C'est un scénario devenu tristement banal dans le paysage numérique français. ManoMano, plateforme leader du e-commerce spécialisée dans le bricolage et le jardinage avec des millions de clients actifs en Europe, a informé ses utilisateurs d'une fuite de données consécutive à la compromission du compte d'un agent travaillant pour un sous-traitant. L'identifiant détourné a permis aux attaquants d'accéder aux interfaces internes et de télécharger des informations personnelles associées aux comptes utilisateurs.
Les données dérobées comprennent les noms, prénoms, adresses électroniques, numéros de téléphone ainsi que les échanges entre les clients et le support. ManoMano assure en revanche que les mots de passe et les données bancaires n'ont pas été compromis. « Dès la découverte des faits, le compte a été bloqué le jour même », précise l'entreprise dans son communiqué adressé aux clients concernés.
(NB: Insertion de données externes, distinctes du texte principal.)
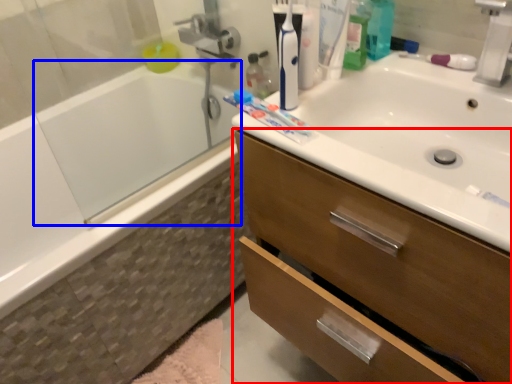
Question: Among these objects, which one is farthest to the camera, bathroom cabinet (highlighted by a red box) or bath (highlighted by a blue box)?

Choices:
 (A) bathroom cabinet
 (B) bath

Answer: (B)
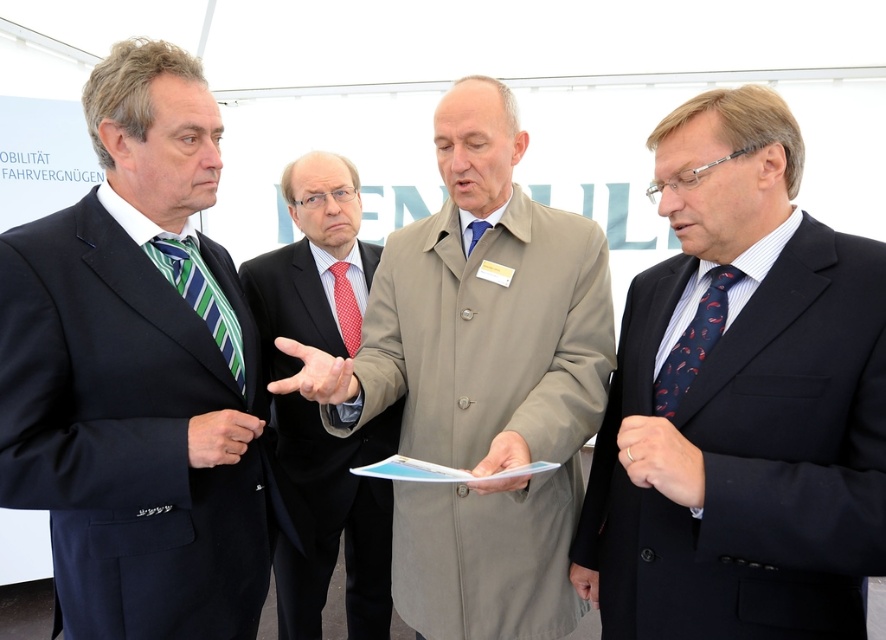
Looking at this image, you are standing at the origin point in the image. The dark blue suit at right is located at coordinates point (740, 401). Which direction should you move to reach the dark blue suit at right?

To reach the dark blue suit at right located at coordinates point (740, 401) from the origin, you should move towards the right direction since the x coordinate 0.628 is greater than 0.5, indicating it is to the right side of the image.

You are attending a professional event and notice two men in the scene. One is wearing a dark blue suit at right and the other a polished dark suit at center. Based on their positions, which man is standing closer to the front of the room?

37,8 millions de comptes revendiqués en vente sur le dark web
Si ManoMano évoque officiellement des « milliers de clients » touchés, la réalité pourrait être bien plus inquiétante. Sur BreachForums, un forum prisé des cybercriminels, un pirate se faisant appeler « Indra » revendique la compromission de 37,8 millions de comptes utilisateurs, représentant environ 43 Go de données. Le butin inclurait également 935 000 tickets de service après-vente et plus de 13 500 pièces jointes, couvrant les bases de données de plusieurs pays européens : France, Espagne, Italie, Royaume-Uni et Allemagne.
Les données auraient été extraites depuis Zendesk, la plateforme de support client utilisée par ManoMano. Cette faille illustre une vulnérabilité systémique désormais bien documentée : la centralisation des outils de relation client chez un prestataire tiers peut transformer une seule brèche en incident transfrontalier de grande ampleur. Comme le souligne le site spécialisé Secuslice, « la chaîne de confiance est aussi solide que son maillon le plus négligé ».
Des risques concrets de phishing et d'usurpation d'identité
Les informations volées constituent une mine d'or pour les campagnes d'hameçonnage. Avec les noms, les adresses mail et surtout l'historique des échanges avec le service client, les pirates peuvent élaborer des messages frauduleux extrêmement crédibles, en se faisant passer pour ManoMano ou ses partenaires. Un simple ticket de support réel suffit à construire un courriel de phishing quasi indétectable. Les experts en cybersécurité alertent sur un risque accru d'attaques par e-mail, SMS ou appel téléphonique dans les semaines à venir.
ManoMano recommande à ses clients de redoubler de vigilance : vérifier systématiquement l'origine des courriels reçus, ne jamais communiquer de données bancaires ou de mots de passe sans certitude sur l'identité du demandeur, ne pas ouvrir de pièces jointes suspectes et surveiller régulièrement leurs comptes bancaires. L'entreprise indique avoir notifié la CNIL, l'ANSSI ainsi que la plateforme Urgence Cyber Île-de-France, conformément à ses obligations légales.
Cet incident s'inscrit dans une série de cyberattaques qui frappent les entreprises françaises depuis plusieurs mois. Free a récemment écopé d'une amende record de 42 millions d'euros pour un piratage massif en 2024, un précédent qui pourrait peser lourd pour ManoMano si les manquements à la protection des données étaient avérés. Les enseignes Kiabi, Chronopost, Conforama, Orange ou encore Auchan ont également été ciblées. Selon la CNIL, 5 919 violations de données ont été notifiées en 2024, en hausse de 29 % par rapport à 2023, exposant potentiellement les informations de 8 millions de Français.
Pour les victimes de fuites de données et de SMS frauduleux, les autorités rappellent qu'il est possible de déposer plainte auprès de la CNIL si les données personnelles restent accessibles un mois après une demande de suppression. Dans un contexte où les attaques via des prestataires tiers se multiplient, la question de la gouvernance des accès et de la responsabilité des donneurs d'ordre se pose avec une acuité croissante pour l'ensemble du e-commerce français.